The eternal recycling of coaches in Liga MX is a popular narrative. Team officials preferred familiar faces even if tactics were old and predictable, if occasionally successful.

There is no shortage of examples, either. Newly appointed FC Juárez coach Ricardo Ferretti has had a Liga MX coaching job every day for 30 years now, bouncing from Pumas to Chivas to Tigres to Toluca to Morelia, back to Tigres, back to Pumas, and then back to Tigres once again where he reigned supreme for 11 years until management decided not to renew his contract.

Chivas coach Víctor Manuel Vucetich has had 18 different jobs (with 13 different clubs) since 1988, earning the reputation as a manager who turns so-so teams into title contenders.

Of course, Ferretti and Vucetich have enjoyed considerable success, so it’s understandable that team owners want them on their side. Ferretti, 67, has seven Liga MX titles to his name, plus four Liga MX Champions Cups, a Copa MX and a Concacaf Champions League title, while the 66-year-old Vucetich – aka “King Midas” – is responsible for five Liga MX trophies, three Copa MX crowns, as well as three Concacaf Champions League titles.

Hire, fire, rinse, repeat

Ferretti and Vucetich are the exceptions in that they have lengthy records of success. (Vucetich has not been to a Liga MX Final since 2015, though “King Midas” did win the 2016 Copa MX while in charge at Querétaro.)

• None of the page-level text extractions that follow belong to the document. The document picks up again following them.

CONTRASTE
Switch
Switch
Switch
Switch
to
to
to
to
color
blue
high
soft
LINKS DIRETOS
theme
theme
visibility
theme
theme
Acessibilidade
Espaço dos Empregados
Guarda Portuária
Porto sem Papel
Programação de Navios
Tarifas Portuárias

Up until last season, Luis Fernando Tena, 63, and Tomás Boy, 70, were still on Liga MX benches. Between them, those two managers had 30 Liga MX jobs on their résumés. Enrique Meza (15 Liga MX jobs) and Ricardo La Volpe (15 jobs, too) were also popular names that every general manager had on speed dial.

Even younger managers have been sucked into and out of the permanent recycling bin. New Tigres coach Miguel Herrera, 53, is already managing his ninth Liga MX team. And Necaxa coach Guillermo Vázquez, 54, is holding down a Liga MX job for the eighth time.

With all that said, it is refreshing that the current slate of coaches features nine men in their first Liga MX coaching gig. Three of the nine were on a Liga MX sideline for the very first time this past weekend, going an impressive 1-0-1 in the process.